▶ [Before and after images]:
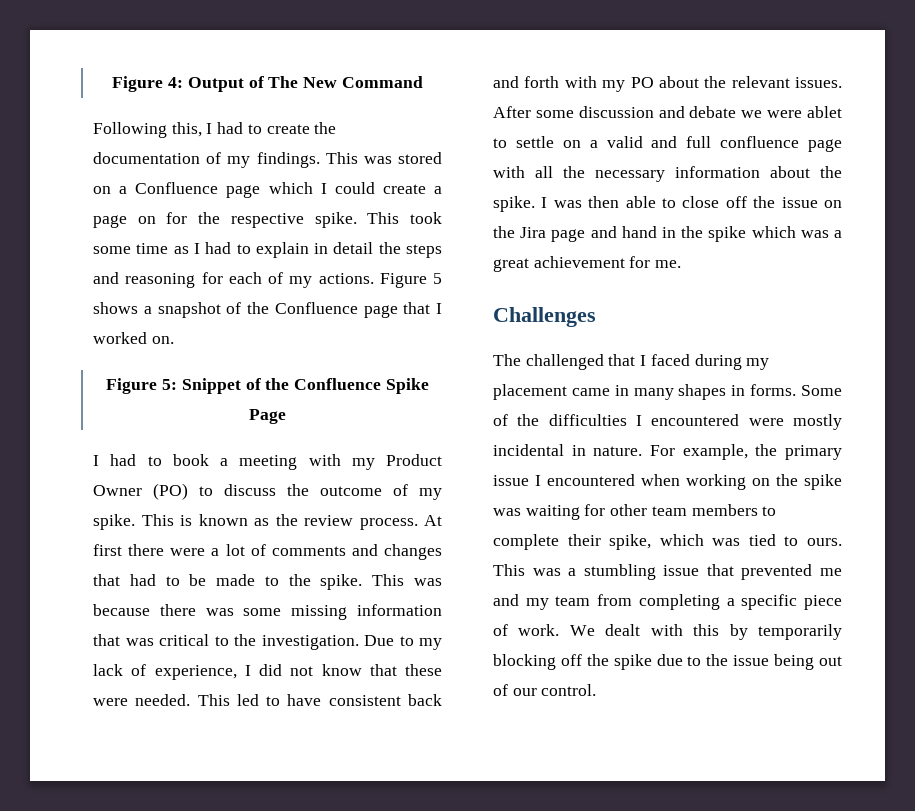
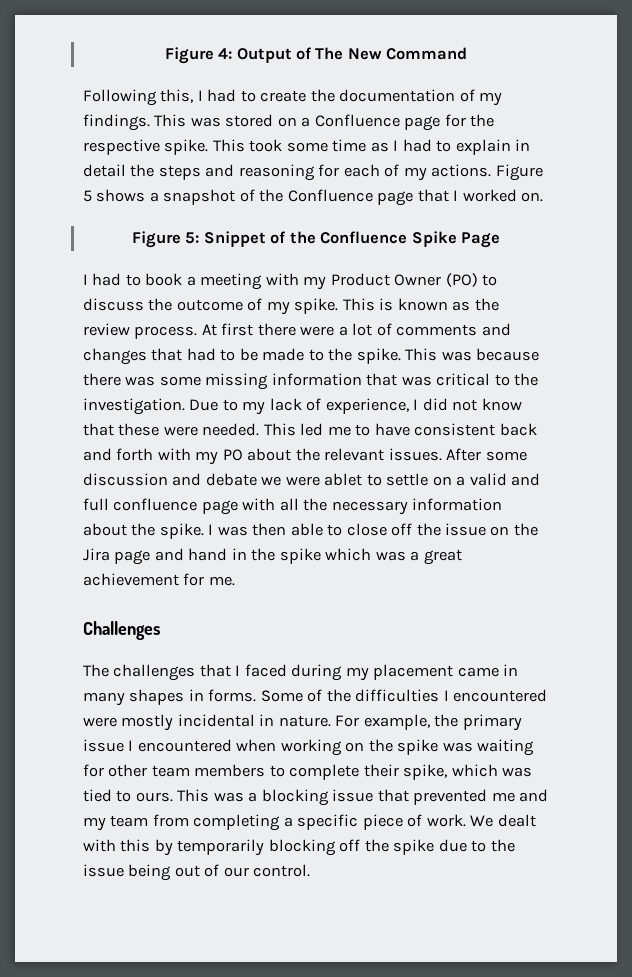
[268,182,442,194] [93,215,156,228] which I could create a page on -> (441, 123) none
(259, 700) none -> [327,426,351,436] me
[525,354,604,370] challenged -> [113,664,196,681] challenges
[583,564,656,580] stumbling -> [261,789,329,806] blocking

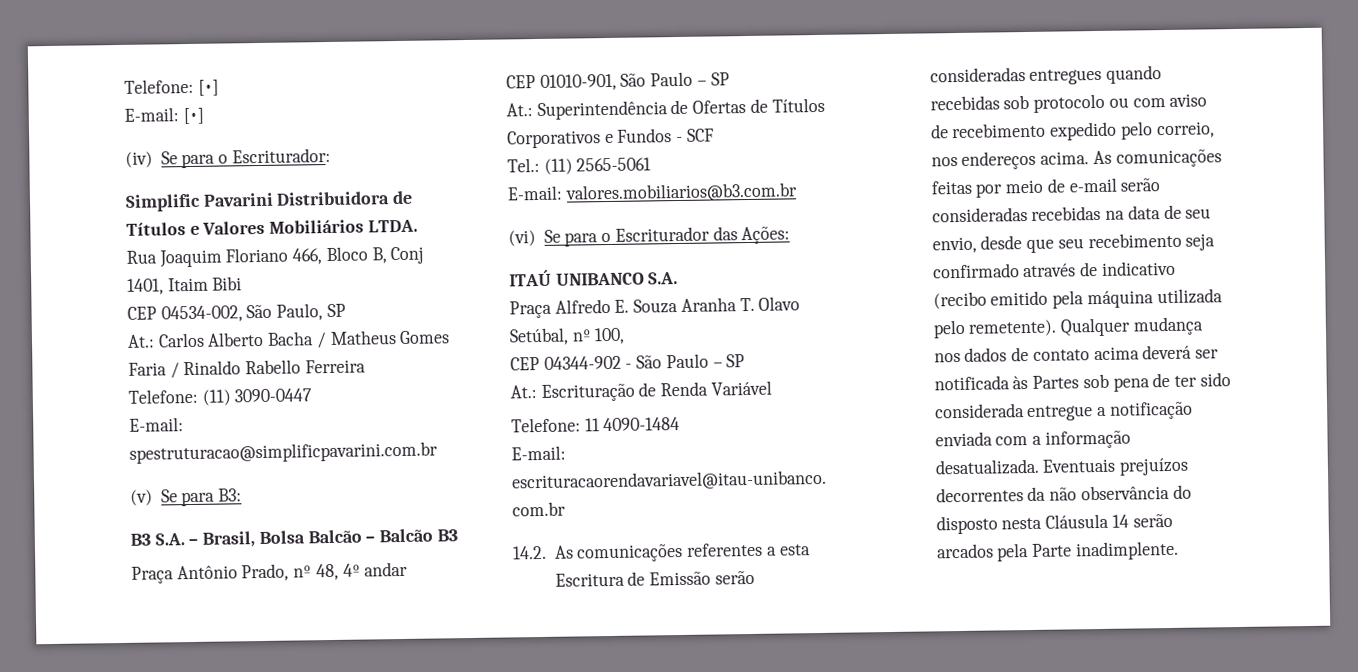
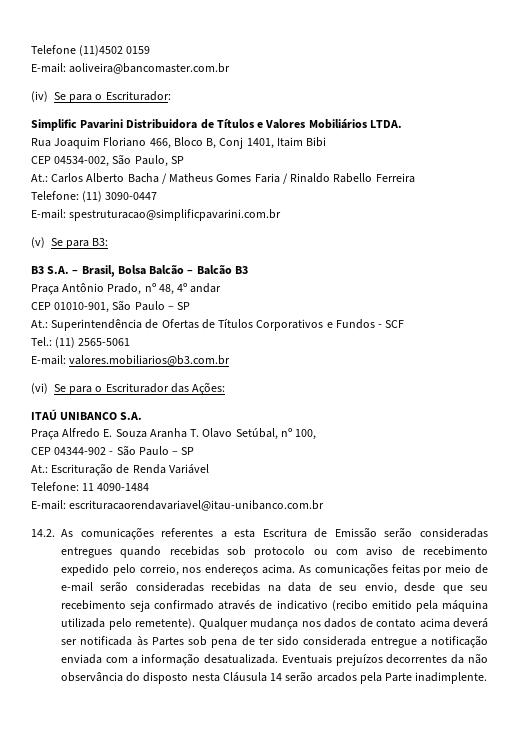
[124,78,219,96] [124,107,204,125] Telefone: [•] // E-mail: [•] -> [31,45,151,56] [31,63,231,74] Telefone (11)4502 0159 // E-mail: aoliveira@bancomaster.com.br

▶ [Your goal]:
If a line in the data above contains "none", return that line.

▶ [Answer section]:
[268,182,442,194] [93,215,156,228] which I could create a page on -> (441, 123) none
(259, 700) none -> [327,426,351,436] me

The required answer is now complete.